Your task is to find every line of the data that holds the string "Level" and copy it.

(Extracted entries Opens)

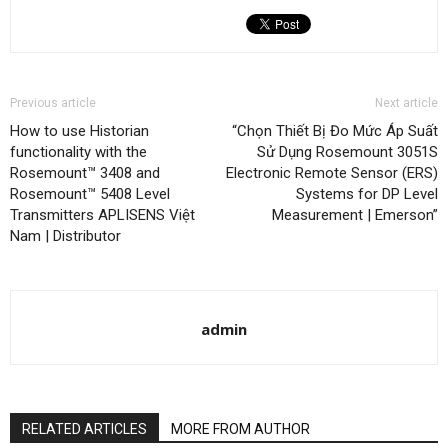
Previous article
Next article
How to use Historian
“Chọn Thiết Bị Đo Mức Áp Suất
functionality with the
Sử Dụng Rosemount 3051S
Rosemount™ 3408 and
Electronic Remote Sensor (ERS)
Rosemount™ 5408 Level
Systems for DP Level
Transmitters APLISENS Việt
Measurement | Emerson”
Nam | Distributor
admin
RELATED ARTICLES
MORE FROM AUTHOR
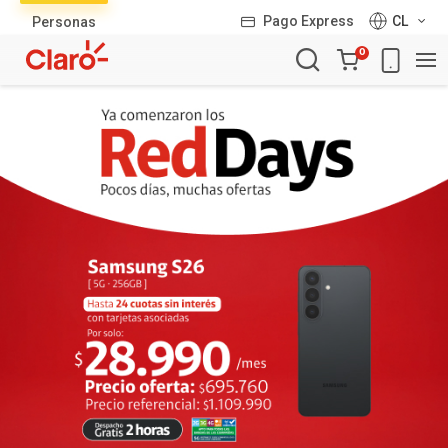
Lista
Pago Express
CL
Personas
de
Carro
productos
0
de
la
compra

(Extracted entries Closes)

### Answer section
Rosemount™ 5408 Level
Systems for DP Level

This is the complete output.